• _Provided text_:
* * * *
This first month has truly been life-changing. For our first weekend in Italy the entire Gonzaga-in-Florence program took a weekend trip to Rome for our opening tour. Yes, 160 college students piled into three buses and then two hotels to tour for three jam-packed days of history, exploration, and discovery.

Day one: The bus ride was four hours long and once we arrived in Rome we were on the go! We got to the hotel, set our bags down and off we went on our first tour. During the first tour we walked for three hours around the city. We saw so many landmarks! Three that I really loved were the Pantheon, the Trevi Fountain, and the Victor Emmanuel monument. The Pantheon was a Pagan temple that was taken over by the Catholic Church and for that reason it is still standing today, otherwise it would have been destroyed during the Fall of Rome. The copper from the Pantheon was removed and is now in St. Peter’s basilica in the Vatican. What I really loved about the Pantheon was the open top. While we were visiting it was raining slightly and it was truly amazing to look up and see the rain falling through the top of this huge structure and onto the floor. What I loved most about Rome was that fact that the history is enclosed right in the city; you could turn the corner and there are ancient ruins and then on the next street, this huge, white and blue fountain. The Trevi Fountain was recently closed for two years for cleaning and so I felt very lucky to have been able to see it open and freshly cleaned! When going to the Trevi Fountain the legend says that you are to throw in three coins: 1 coin to ensure a trip back to Rome, 2 coins for a new romance and 3 coins in order to ensure marriage. Each night, over €3,000 (about $3,300 USD) is collected. What made the Trevi special to me was the fact that this money is used to fund a charity for the homeless and lower-income people of Rome.
* * * *
• _The data_:
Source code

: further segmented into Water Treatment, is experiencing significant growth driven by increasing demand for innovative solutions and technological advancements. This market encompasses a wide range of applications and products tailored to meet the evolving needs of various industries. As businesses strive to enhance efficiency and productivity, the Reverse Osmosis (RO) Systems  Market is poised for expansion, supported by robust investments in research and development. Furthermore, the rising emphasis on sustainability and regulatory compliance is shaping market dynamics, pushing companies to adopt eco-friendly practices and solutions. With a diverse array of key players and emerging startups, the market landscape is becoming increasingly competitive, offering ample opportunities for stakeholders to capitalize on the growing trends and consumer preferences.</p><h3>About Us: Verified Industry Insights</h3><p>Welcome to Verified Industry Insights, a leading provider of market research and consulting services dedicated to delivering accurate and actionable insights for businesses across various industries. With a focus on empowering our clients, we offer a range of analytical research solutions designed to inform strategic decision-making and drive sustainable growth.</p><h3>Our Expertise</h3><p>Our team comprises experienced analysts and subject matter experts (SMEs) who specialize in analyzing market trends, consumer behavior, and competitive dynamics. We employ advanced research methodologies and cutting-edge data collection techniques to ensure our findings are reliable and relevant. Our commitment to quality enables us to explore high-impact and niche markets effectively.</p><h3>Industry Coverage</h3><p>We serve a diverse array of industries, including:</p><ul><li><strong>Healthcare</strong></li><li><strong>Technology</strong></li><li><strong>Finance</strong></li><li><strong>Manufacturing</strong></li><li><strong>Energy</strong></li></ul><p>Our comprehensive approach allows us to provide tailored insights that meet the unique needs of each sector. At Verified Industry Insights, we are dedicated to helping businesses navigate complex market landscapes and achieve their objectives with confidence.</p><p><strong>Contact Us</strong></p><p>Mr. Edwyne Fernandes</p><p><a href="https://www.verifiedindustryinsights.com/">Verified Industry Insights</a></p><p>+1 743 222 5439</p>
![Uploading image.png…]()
* * * *
• _Aim of the task_: Reproduce the part of the Rome trip account above from "This first month" up to and including "exploration, and discovery.", word for word.

• _Exercise output_:
This first month has truly been life-changing. For our first weekend in Italy the entire Gonzaga-in-Florence program took a weekend trip to Rome for our opening tour. Yes, 160 college students piled into three buses and then two hotels to tour for three jam-packed days of history, exploration, and discovery.